Activity:
Search the data for the word "that" and copy every line where it occurs.

** Extracted material follows **

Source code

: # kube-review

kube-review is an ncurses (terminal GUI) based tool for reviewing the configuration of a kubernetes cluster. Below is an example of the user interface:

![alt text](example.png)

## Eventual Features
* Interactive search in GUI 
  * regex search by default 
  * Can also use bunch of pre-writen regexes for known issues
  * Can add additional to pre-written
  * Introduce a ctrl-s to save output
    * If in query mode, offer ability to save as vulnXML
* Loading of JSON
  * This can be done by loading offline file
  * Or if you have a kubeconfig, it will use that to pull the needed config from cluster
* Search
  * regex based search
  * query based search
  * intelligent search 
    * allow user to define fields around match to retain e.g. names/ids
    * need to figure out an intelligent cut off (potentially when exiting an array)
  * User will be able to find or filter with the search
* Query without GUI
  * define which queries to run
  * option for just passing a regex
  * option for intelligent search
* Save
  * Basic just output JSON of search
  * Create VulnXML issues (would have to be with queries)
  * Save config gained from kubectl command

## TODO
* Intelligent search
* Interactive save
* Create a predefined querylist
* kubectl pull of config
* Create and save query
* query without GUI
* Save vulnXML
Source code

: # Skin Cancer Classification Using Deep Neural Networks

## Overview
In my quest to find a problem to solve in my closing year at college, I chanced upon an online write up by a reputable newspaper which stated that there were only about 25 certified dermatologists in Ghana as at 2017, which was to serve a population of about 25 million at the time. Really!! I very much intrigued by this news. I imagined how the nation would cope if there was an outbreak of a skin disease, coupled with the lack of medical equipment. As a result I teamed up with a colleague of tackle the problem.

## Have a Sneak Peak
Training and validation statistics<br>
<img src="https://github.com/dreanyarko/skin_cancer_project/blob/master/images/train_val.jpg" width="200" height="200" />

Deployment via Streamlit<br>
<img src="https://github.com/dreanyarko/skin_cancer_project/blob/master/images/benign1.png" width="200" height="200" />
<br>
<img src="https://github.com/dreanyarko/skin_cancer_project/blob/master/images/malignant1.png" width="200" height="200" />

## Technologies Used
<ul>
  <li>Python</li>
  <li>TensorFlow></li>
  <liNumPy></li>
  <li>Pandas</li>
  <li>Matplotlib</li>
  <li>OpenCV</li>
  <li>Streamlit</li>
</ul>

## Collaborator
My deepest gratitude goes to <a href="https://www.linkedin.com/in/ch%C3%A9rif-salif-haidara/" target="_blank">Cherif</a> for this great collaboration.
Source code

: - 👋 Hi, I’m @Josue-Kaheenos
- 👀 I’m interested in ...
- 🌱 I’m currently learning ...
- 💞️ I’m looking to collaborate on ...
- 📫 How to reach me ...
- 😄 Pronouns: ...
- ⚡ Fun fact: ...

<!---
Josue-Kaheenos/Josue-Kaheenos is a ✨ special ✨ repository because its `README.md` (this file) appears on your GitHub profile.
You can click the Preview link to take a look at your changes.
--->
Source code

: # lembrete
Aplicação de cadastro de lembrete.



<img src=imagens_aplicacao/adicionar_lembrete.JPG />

** End of Extracted material **

Expected answer:
  * Or if you have a kubeconfig, it will use that to pull the needed config from cluster
In my quest to find a problem to solve in my closing year at college, I chanced upon an online write up by a reputable newspaper which stated that there were only about 25 certified dermatologists in Ghana as at 2017, which was to serve a population of about 25 million at the time. Really!! I very much intrigued by this news. I imagined how the nation would cope if there was an outbreak of a skin disease, coupled with the lack of medical equipment. As a result I teamed up with a colleague of tackle the problem.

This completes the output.